Już dzięki takim zapowiedziom jak romantyczna piosenka miłosna „Te Imaginaba”, egzotyczny hymn world music „Cero (feat. Namayana Women’s Choir)”, poruszające popowe wyznanie „Dicen” oraz aktualny energetyczny singiel „Con Calma”, Alvaro Soler dał przedsmak swojej muzycznej ewolucji z ostatnich miesięcy.
Nowy album zbiega się również z jubileuszem jego kariery – w kwietniu 2015 roku, czyli niemal 10 lat temu, ukazał się debiutancki singiel „El Mismo Sol”, który stał się światowym przebojem i uczynił z Alvaro rozpoznawalnego artystę i gwiazdę. Oficjalny zwiastun nowego albumu zawiera również krótkie wspomnienie dziesięciu lat kariery Alvaro Solera. Pełny zwiastun „EL CAMINO” można obejrzeć tutaj.
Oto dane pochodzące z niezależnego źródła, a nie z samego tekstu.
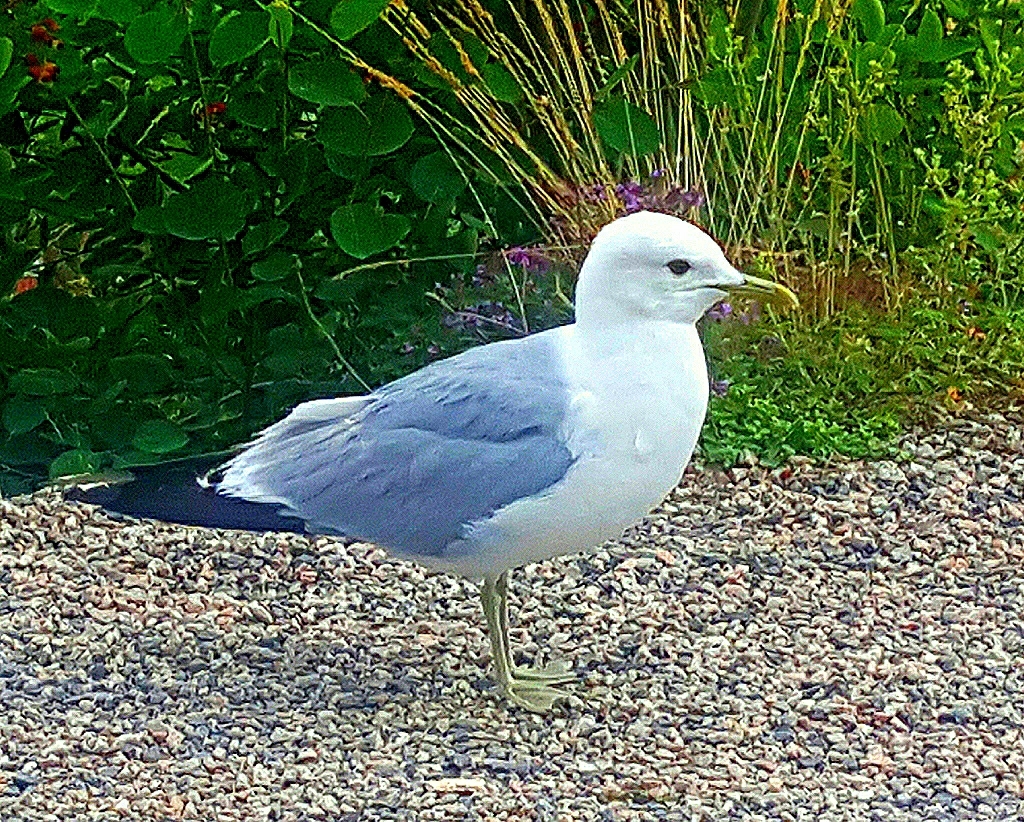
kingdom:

Tytuł albumu nie mógłby być bardziej trafny: w „EL CAMINO” piosenkarz i autor tekstów opowiada o swojej dotychczasowej ekscytującej „drodze” i z osobistej perspektywy spogląda wstecz na swoją karierę, prezentując zupełnie nowe, wielowymiarowe utwory. To stylistyczna, ludzka i duchowa podróż, na którą ten zaangażowany obywatel świata zaprasza swoją stale rosnącą publiczność, oferując jej do tego własną ścieżkę dźwiękową.
Na swoim nowym albumie Alvaro Soler eksploruje zupełnie nowy świat dźwięków, łącząc wiekowe tradycyjne instrumenty z nowoczesnymi beatami i wpadającymi w ucho hookami, tworząc pozytywną, beztroską mieszankę popu, muzyki latynoskiej i world music. To piosenki o miłości i solidarności, samouzdrawianiu i odwadze do zmian, pewności siebie i nadziei w nieustannie zmieniającym się świecie.
Nowe wpływy i spojrzenia odzwierciedlają perspektywę Alvaro jako artysty, męża i ojca, a jednocześnie imponująco ukazują jego nieograniczoną radość z eksperymentowania i muzycznej różnorodności.
„Dzięki tym piosenkom na nowo odkryłem siebie i moją pasję do muzyki. To wspaniałe uczucie – znów móc opowiedzieć spójną historię, a nie tylko pojedyncze opowieści. Ten album oddaje to, co zawsze czułem!”